How Gutenberg Blocks Work

Posted on:

WordPress has been using the block editor for a few years now, and is finally starting to inch closer to full site editing. These upgrades are moving us inexorably toward block-based themes. Because of this, I think that anyone who's building in WordPress should get a solid grasp on how these things work. That's exactly what we're going to get into in this post. We're going to zoom way, way out and look at exactly what makes a Gutenberg block work.

How WordPress Content is Saved

Prior to the block editor, all sites ran on the tinyMCE editor (known as the classic editor now). When a post is saved, the HTML necessary to make that post content is written inside the wp_posts table under the post_content column. WordPress then uses the_content() to retrieve this HTML content from the database and display it on your page. Seems pretty straightforward, right?

WordPress has a very strong commitment to backwards compatibility, and because of this commitment, the block editor has to work in exactly the same way. That is - it has to save the HTML content directly in the post_content column so the_content() can output it. To do this, all blocks contain a save function inside the JavaScript that defines the block. This function actually tells WordPress what HTML to save when the post is saved. This function processes the block attributes, and generates the HTML WordPress compiles each block and saves it as a single HTML document in the content. Neat! We now have a way to create blocks, and save content.

How Block Data is Saved

But, hang on, if you convert blocks into a single HTML string, how on earth does it remember what blocks are on the page? How does it remember where these blocks are located? In what order? How does it remember what attributes were associated with a block when it was saved? Without all of this information, you could write a post with the block editor, but as soon as you left the editor the system would have no idea how to re-assemble the block editor when you return.

To resolve this problem, the block editor must store this data somewhere where it can be accessed, processed, and used when loading the post. This seems like a solid opportunity to save a serialized array in the database, where the_content would return an array of blocks so you can loop thorugh and render the content, but remember - WordPress loves backwards compatibility, and this would definitely break that.

Instead, the smarties contributing to WordPress introduced a syntax that gets embedded directly into the post content using HTML comments. This syntax wraps each block, and includes key information like the name of the block, as well as any attributes this block needs. This is then processed using some fancy regex to convert the content string into an array of blocks.

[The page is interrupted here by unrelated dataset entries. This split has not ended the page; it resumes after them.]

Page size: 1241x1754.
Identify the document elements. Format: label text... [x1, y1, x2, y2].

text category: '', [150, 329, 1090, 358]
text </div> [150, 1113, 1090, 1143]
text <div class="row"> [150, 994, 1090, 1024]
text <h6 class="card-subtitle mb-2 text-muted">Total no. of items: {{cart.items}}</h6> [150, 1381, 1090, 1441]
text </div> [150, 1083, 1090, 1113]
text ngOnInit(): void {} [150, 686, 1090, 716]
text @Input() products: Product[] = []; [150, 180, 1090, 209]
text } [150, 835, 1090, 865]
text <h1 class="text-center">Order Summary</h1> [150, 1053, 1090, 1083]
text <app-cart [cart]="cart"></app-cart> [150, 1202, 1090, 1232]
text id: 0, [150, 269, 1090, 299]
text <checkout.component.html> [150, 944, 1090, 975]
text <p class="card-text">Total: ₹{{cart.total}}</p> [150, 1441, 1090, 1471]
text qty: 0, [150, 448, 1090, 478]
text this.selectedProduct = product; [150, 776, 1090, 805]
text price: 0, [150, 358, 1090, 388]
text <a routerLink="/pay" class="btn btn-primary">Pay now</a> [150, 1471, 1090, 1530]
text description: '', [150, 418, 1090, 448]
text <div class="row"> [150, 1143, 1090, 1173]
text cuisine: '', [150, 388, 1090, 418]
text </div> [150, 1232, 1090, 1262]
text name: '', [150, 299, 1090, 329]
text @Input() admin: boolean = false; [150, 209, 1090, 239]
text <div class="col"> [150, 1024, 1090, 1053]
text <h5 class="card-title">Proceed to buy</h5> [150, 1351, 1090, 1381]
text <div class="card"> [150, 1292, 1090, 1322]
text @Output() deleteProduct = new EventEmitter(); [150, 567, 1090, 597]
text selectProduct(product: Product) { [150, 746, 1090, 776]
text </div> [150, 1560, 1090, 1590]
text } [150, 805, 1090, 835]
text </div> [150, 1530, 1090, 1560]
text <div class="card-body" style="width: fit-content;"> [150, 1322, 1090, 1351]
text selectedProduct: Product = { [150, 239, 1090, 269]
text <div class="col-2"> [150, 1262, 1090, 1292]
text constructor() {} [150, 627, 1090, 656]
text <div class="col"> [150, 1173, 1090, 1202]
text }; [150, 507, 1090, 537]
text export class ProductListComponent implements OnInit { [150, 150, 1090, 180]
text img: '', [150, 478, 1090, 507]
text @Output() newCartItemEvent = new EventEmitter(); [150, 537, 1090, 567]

The syntax looks a bit like this:

<!-- wp:paragraph -->
<p>So, to solve the problem without breaking backcompat, The smarties contributing to WordPress introduced a syntax that gets embedded directly into the post content using HTML comments. This syntax wraps each block, and includes key information like the name of the block, as well as any attributes this block needs. This is then processed using some fancy regex to convert the content string into an array of blocks. The syntax looks a bit like this:</p>
<!-- /wp:paragraph -->

Notice the HTML comments that wrap the actual output? That gets used to process these blocks, and re build the editor when the post content is loaded. This means the WordPress content houses most of the actual HTML output and all block data as well. This really tripped me up at first - I expected block data would be stored in postmeta, or something else, but no - it's directly in the content. And after working with it a bit, I think it makes a lot of sense.

How Content is Loaded

Since the block editor saves the content as static HTML, the process of loading this content is pretty similar to how it has always worked - the HTML is fetched from the database, it gets filtered through the_content, and then the resulting HTML is displayed. The key difference is there is few extra steps to parse the HTML content just before it is displayed on the site.

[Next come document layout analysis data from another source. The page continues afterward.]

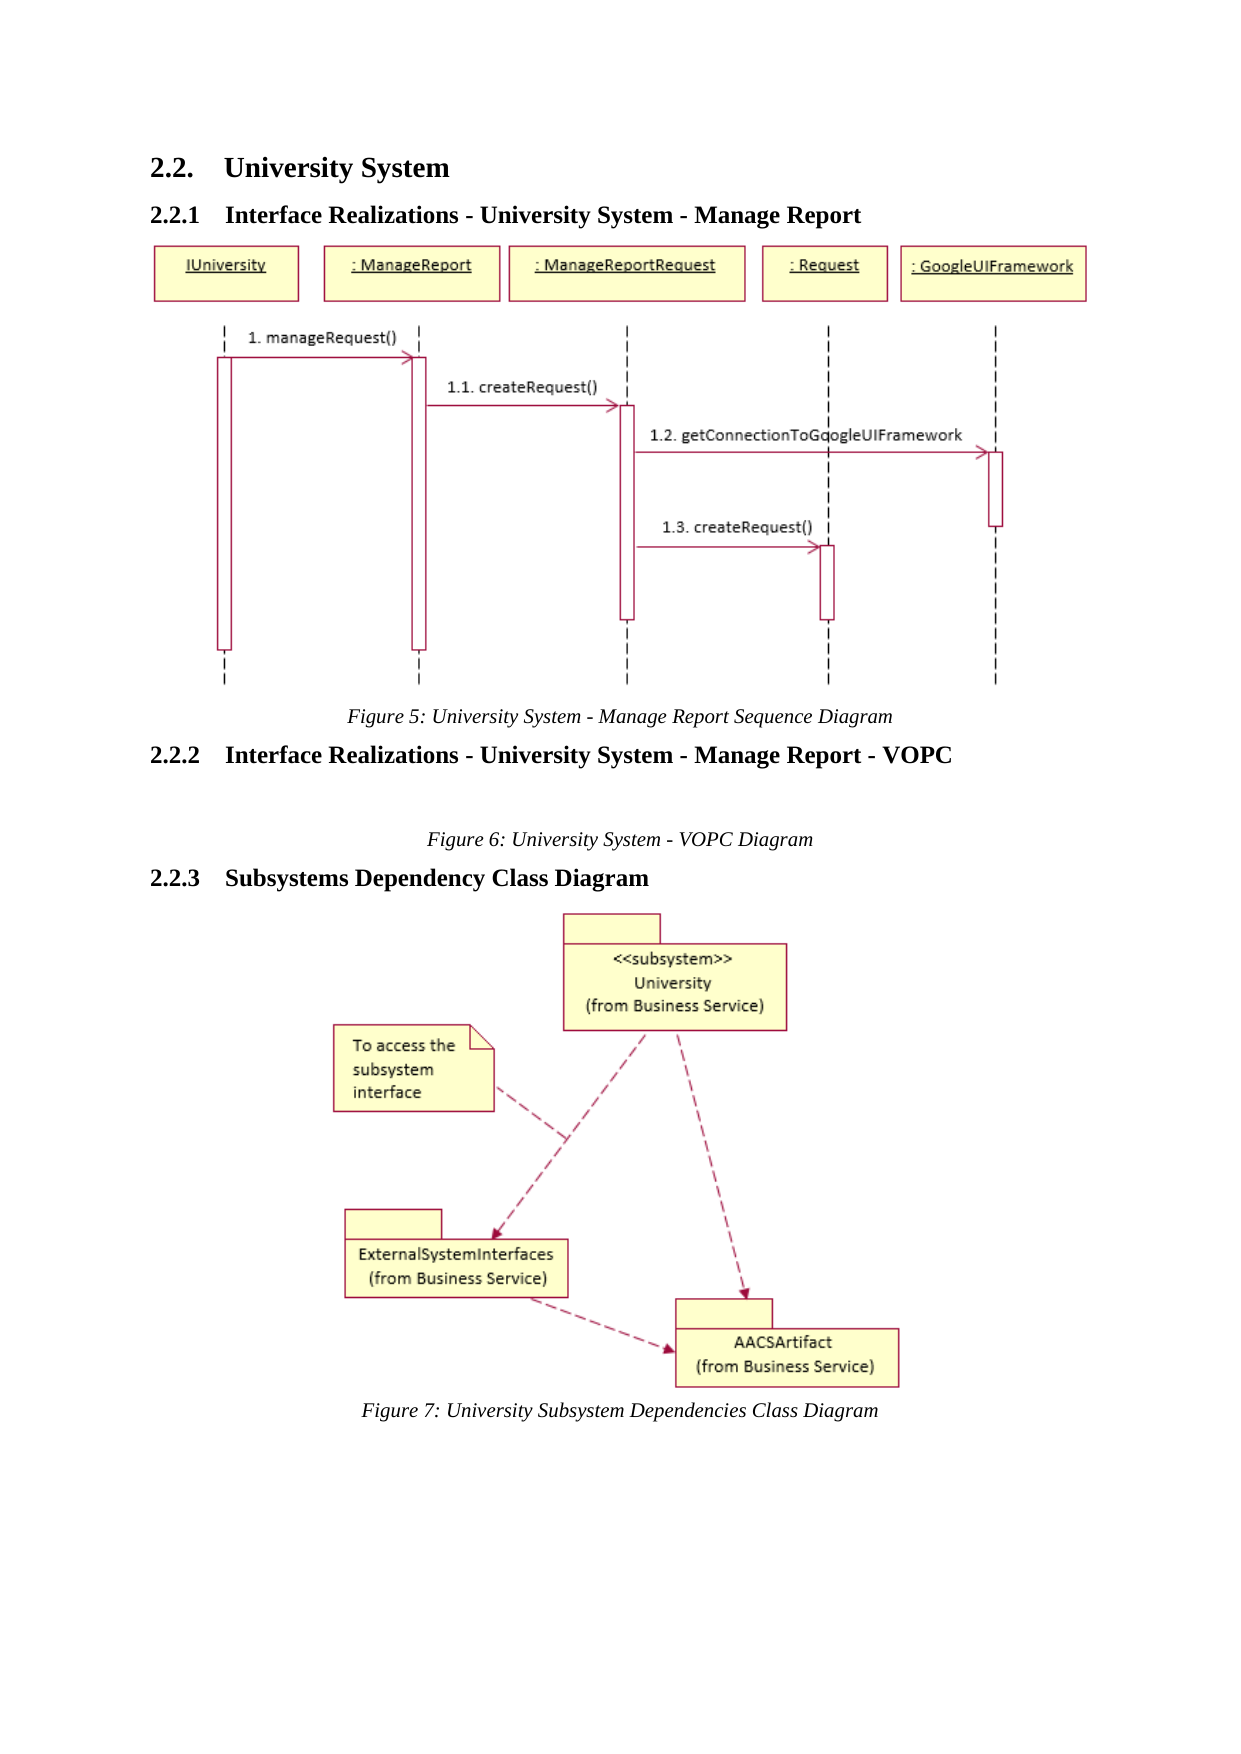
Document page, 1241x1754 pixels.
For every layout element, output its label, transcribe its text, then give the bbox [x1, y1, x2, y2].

text 2.2.1 Interface Realizations - University System - Manage Report [150, 200, 1090, 229]
text 2.2. University System [150, 150, 1090, 183]
picture [330, 906, 911, 1395]
text 2.2.3 Subsystems Dependency Class Diagram [150, 863, 1090, 892]
text 2.2.2 Interface Realizations - University System - Manage Report - VOPC [150, 741, 1090, 769]
picture [150, 243, 1091, 692]
text Figure 5: University System - Manage Report Sequence Diagram [150, 704, 1090, 728]
text Figure 7: University Subsystem Dependencies Class Diagram [150, 1398, 1090, 1422]
text Figure 6: University System - VOPC Diagram [150, 827, 1090, 851]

But what about blocks that are rendered server-side? Some blocks don't save their markup in the block editor. Instead, they save a set of attributes and rely on PHP to render the content. This means that when the content is saved, the block is literally an HTML comment containing a JSON of the attributes for the block and nothing else. How does WordPress actually render this output?

WordPress uses the_content to filter the content and transform these server-side rendered blocks into the HTML content much like how a shortcode works. After that, the block comments are stripped out before the content is rendered. This data doesn't need to be shown to render the page, and it could potentially be a security concern if this information is provided, so it's best to get rid of it.

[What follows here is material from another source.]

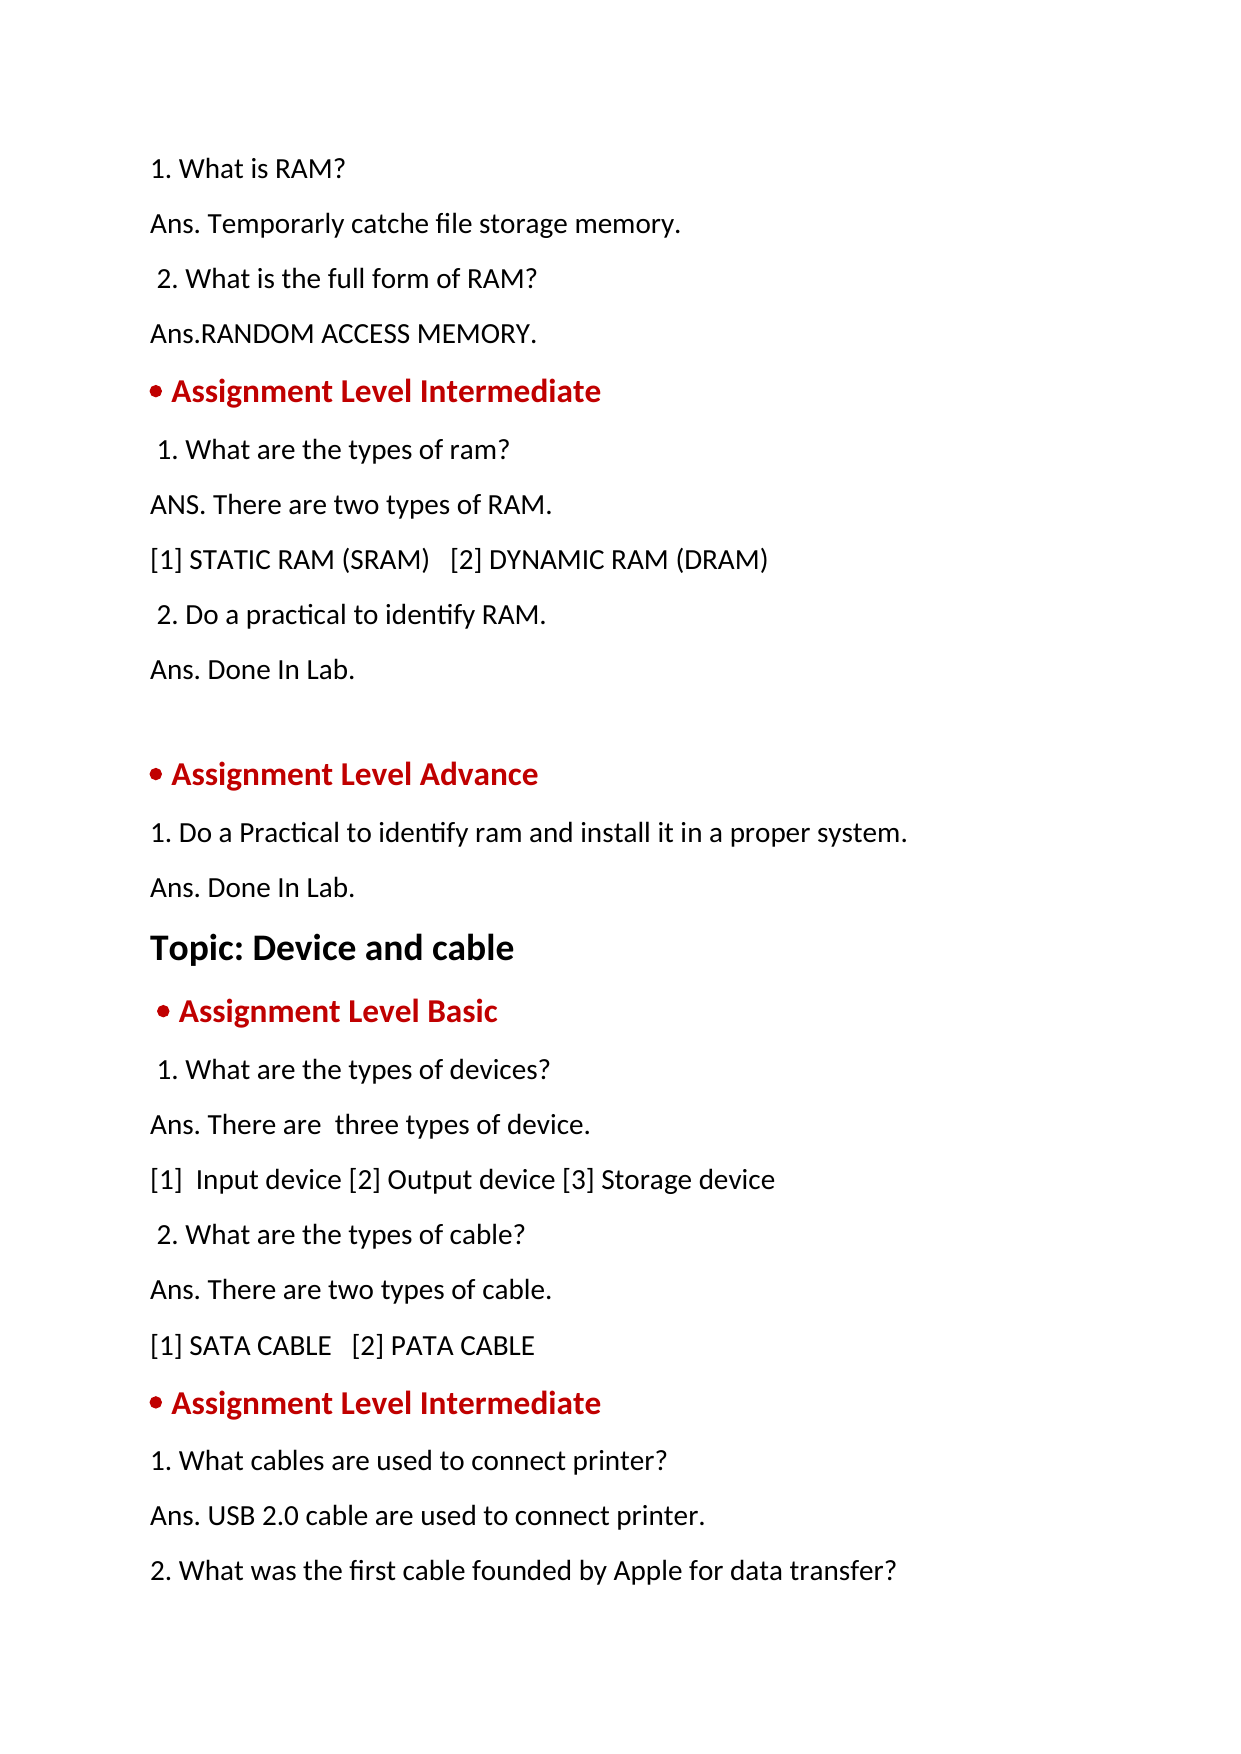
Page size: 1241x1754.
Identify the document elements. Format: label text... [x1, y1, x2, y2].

How To Get Blocks From a WordPress Post

If you're working with server-side rendering, you don't have to worry about this because the callback includes the already-parsed block, but what happens if you want to do something else? Maybe you're using this block data in some really cool way, or perhaps you need to localize a script from the block data, or maybe you're only allowing certain people to see content inside a specific block. Either way, it is extremely helpful to have access to use-able block data. Luckily, WordPress makes it pretty darn easy.

To get a list of blocks from a post, you just need to run a function called parse_blocks. This nifty function will do fancy regex to transform the raw post block comments into an array of use-able block data. This includes any non-default post attributes, and any child blocks the block may have. All you need to feed it is the post content for your post.

Conclusion

As the block editor continues to blossom into a full site editing experience, you can expect to need to work with blocks more. Taking a little time to understand fundamentally how they work will go a long way in helping you understand how to approach block-related challenges in the future.